Drugą formą, która również odpowiada na potrzeby epoki post-sekularnej, są wszelkie rekolekcje zamknięte. W Polsce prym w tej dziedzinie należy do zakonu jezuitów i do ich rekolekcji Ignacjańskich. Są one bardzo dobrze ustrukturyzowane, przeprowadzają adepta duchowości i medytacji przez cztery dobrze zaplanowane tygodnie nauki modlitwy medytacyjnej. Do wszystkich miejsc, gdzie odbywają się te rekolekcje, bardzo trudno się dostać, miejsca zajęte są na długo do przodu. Potrzeba miejsc, gdzie można by zorganizować sobie takie właśnie rekolekcje medytacyjne, jest olbrzymia.

Na koniec warto zwrócić uwagę, że pomiędzy ogólną medytacją i medytacją chrześcijańską jest jedna nieprzekraczalna różnica. Odnoszę się z szacunkiem do każdej formy medytacji, bez względu na to, czy ktoś uprawia ją poprzez jogę czy inne praktyki wywodzące się z buddyzmu – teraz jest wiele tego typu propozycji. Każda forma zatrzymania się w ciągu dnia czy tygodnia i spędzenia kilkudziesięciu minut w relatywnym bezruchu, zatrzymaniu, spowolnieniu swych myśli, próbie refleksji, przyjrzeniu temu, co się dzieje wokoło, jest dobra. Niektórzy osiągają to poprzez sztukę, malują ikony. Szkoły malarskie i medytacyjne cieszą się dziś bardzo dużą popularnością.

Warto jednak przypomnieć, że pomiędzy tymi różnymi formami medytacji i medytacją chrześcijańską jest jedna nieprzekraczalna różnica. W medytacji chrześcijańskiej spotykamy się z Chrystusem. To Chrystus w swoim człowieczeństwie i bóstwie wprowadza chrześcijanina w medytację. On jest drogą, On jest środkiem medytacji, ale on jest też podstawowym celem medytacji. Przypomina nam o tym właśnie medytacja karmelitańska, a szczególnie Teresa z Avila, kładąc nacisk właśnie na człowieczeństwo Chrystusa. Mówiła o tym, że to człowiecze elementy życia Chrystusa są szczególnym pokarmem modlącego się człowieka. I właśnie ten chrystocentyczny wymiar medytacji chrześcijańskiej jest papierkiem lakmusowym medytacji chrześcijańskiej.

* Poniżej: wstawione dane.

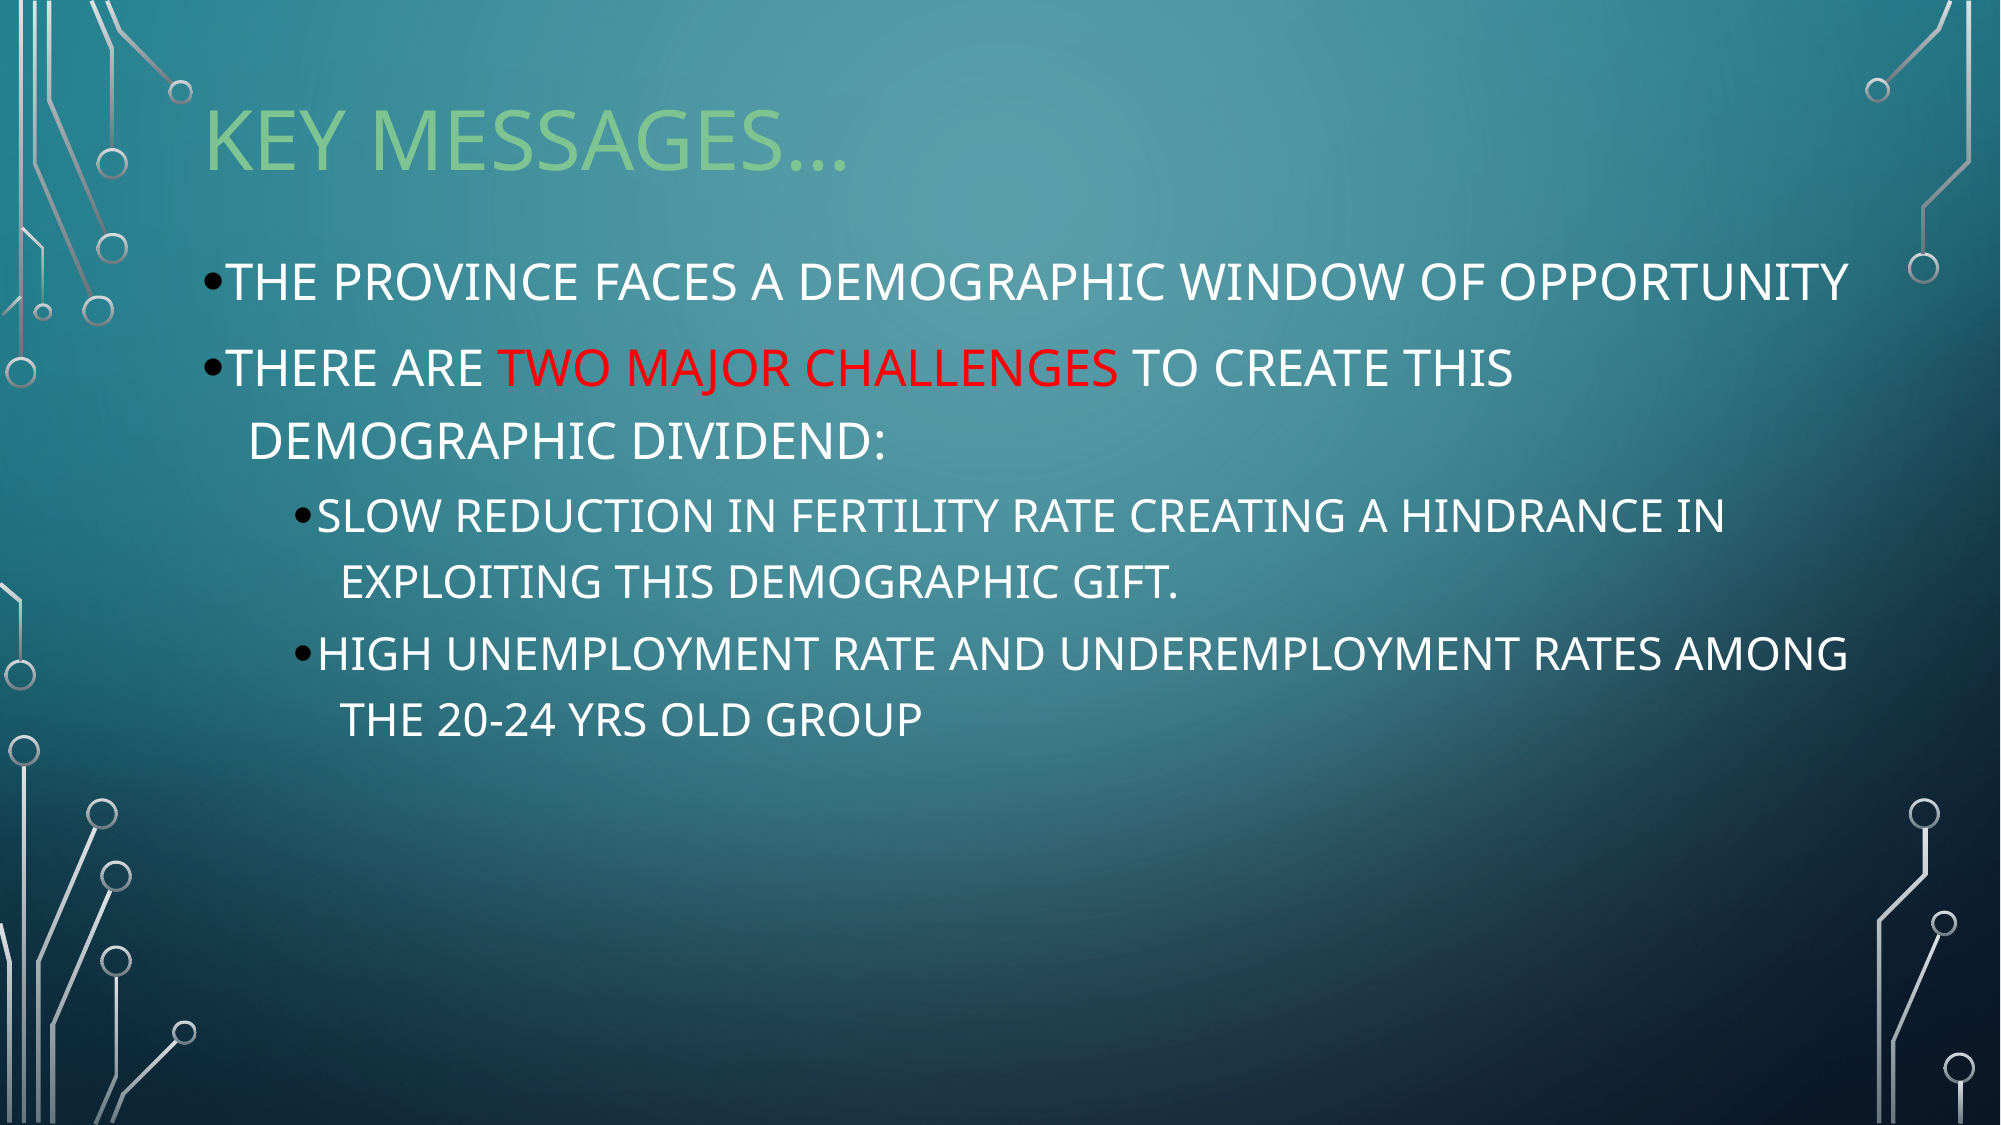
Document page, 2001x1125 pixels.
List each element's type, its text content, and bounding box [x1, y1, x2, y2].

title KEY MESSAGES… [187, 21, 1813, 230]
list THE PROVINCE FACES A DEMOGRAPHIC WINDOW OF OPPORTUNITY THERE ARE TWO MAJOR CHALLENGES TO CREATE THIS DEMOGRAPHIC DIVIDEND: SLOW REDUCTION IN FERTILITY RATE CREATING A HINDRANCE IN EXPLOITING THIS DEMOGRAPHIC GIFT. HIGH UNEMPLOYMENT RATE AND UNDEREMPLOYMENT RATES AMONG THE 20-24 YRS OLD GROUP [187, 230, 1880, 812]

Zdarza się, że ksiądz, który spowiada, przeprowadza następującą rozmowę. Kiedy stawia pytanie o modlitwę, spotyka się z odpowiedzią: „Ja często myślę o Bogu”. I wtedy właściwą odpowiedzią księdza powinny być w gruncie rzeczy dwa punkty. Po pierwsze to, że ktoś myśli o Bogu, jest bardzo pozytywnym zjawiskiem. Oznacza to, że nie wyrzucił Boga całkowicie ze swojego horyzontu poznawczego na wzór radykalnych ateistów. Dobrze więc, jeśli rzeczywistość i różne wydarzenia dnia codziennego odsyłają kogoś do Boga. Ale myślenie o nim jeszcze nie jest proprium chrześcijańskim. I często właśnie chrześcijanie, którzy zaczynają odpływać z Kościoła, tracić wiarę, mówią: „Ja się nie modlę, ale myślę o Bogu”.

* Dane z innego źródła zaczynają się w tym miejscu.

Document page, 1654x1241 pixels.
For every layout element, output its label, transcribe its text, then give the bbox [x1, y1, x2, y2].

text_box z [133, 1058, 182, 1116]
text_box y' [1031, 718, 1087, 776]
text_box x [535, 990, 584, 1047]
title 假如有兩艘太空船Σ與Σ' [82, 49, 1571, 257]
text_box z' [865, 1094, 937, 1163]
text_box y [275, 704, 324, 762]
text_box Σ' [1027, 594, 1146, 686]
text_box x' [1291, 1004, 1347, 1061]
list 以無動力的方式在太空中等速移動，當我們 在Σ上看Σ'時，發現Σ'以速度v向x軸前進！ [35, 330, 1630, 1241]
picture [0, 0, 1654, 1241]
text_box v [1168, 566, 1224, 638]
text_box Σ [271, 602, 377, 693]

Drugim punktem, który powinien zostać przez spowiednika czy przewodnika duchowego podkreślony jest to, że samo myślenie dla chrześcijanina nie wystarczy. Chrześcijanin przede wszystkim nie myśli o Bogu – chrześcijanin przede wszystkim rozmawia z Bogiem. Chrześcijanin myśli o Bogu nie w kategoriach „On”, ale w kategoriach „Ty”, ale żeby mówić do Boga „Ty”, trzeba rozmawiać z Chrystusem, bo przede wszystkim przez Chrystusa, w Duchu Świętym, możemy powiedzieć do Boga „Ty”. I to jest niesłychanie ważne proprium medytacji chrześcijańskiej, które współcześnie należy bardzo mocno podkreślać.